Frau Pflog trat aus der Seitentür. «Sie brauchen vorerst nicht wiederzukommen», rief sie zu ihm herüber.
Hatte er die Pest, warum blieben sie alle so offensichtlich auf Distanz? Heinz wurde ein wenig mulmig zumute. Nicht wiederkommen war schlecht, das würde seinen Verdienst nicht nur schmälern, es würde ihn praktisch zu einem Nichts zusammenschrumpfen lassen. Über so etwas redete man am besten nicht, indem man sich über den ganzen Hof hinweg anschrie. Hier war Emotion gefragt. Heinz ging zu Frau Pflog hinüber. Wenn sie unzufrieden mit ihm waren, würde er sie schon wieder weichreden. Er wusste, wie man so etwas angehen musste.
«Habe ich …», setzte er an.
«Wir haben einen Trauerfall in der Familie.»
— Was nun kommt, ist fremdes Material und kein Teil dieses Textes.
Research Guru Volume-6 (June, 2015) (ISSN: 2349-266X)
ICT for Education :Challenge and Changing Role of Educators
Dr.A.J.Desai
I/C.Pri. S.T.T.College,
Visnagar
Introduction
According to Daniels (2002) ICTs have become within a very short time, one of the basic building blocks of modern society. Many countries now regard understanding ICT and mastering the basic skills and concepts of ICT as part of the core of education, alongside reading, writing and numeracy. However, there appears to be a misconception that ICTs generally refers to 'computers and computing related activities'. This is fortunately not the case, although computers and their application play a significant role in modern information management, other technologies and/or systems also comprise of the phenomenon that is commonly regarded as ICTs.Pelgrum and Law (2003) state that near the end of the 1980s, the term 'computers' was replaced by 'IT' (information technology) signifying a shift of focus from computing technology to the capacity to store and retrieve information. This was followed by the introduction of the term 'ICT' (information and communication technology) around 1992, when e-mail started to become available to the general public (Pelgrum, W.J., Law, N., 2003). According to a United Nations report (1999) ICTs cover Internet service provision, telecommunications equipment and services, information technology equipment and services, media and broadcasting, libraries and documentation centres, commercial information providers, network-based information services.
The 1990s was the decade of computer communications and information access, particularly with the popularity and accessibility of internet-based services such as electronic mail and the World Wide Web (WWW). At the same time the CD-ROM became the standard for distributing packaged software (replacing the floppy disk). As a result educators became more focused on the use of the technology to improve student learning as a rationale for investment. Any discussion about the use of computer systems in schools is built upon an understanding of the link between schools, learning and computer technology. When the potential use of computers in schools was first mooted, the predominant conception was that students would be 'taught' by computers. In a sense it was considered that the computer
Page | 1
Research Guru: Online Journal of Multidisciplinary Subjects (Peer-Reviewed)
Heinz blinzelte irritiert. Aber sie konnten sie doch nicht gefunden haben, nicht so schnell. Dort war doch nichts, nur unwegsamer Wald voller Unterholz, kein Bauer, der dort etwas zu schaffen hatte, keine lächerlichen Freizeitwanderer, die romantische Lieder in die Landschaft plärrten, und es konnte doch seit gestern Abend auch kein Jäger oder Förster …
«Ida ist tot.»
Frau Pflogs Stimme klang vollkommen ausdruckslos, und ihrem Gesicht war nichts anzumerken, kein Schmerz, keine Trauer. Allenfalls eine gewisse Erschöpfung. Ja, sie sah ein wenig müde aus. Heinz ließ den angehaltenen Atem entweichen.
«Das ist ja … Mein Beileid.» Das war tatsächlich schade, mit Ida hatte man Spaß haben können. «Wie ist das denn geschehen?»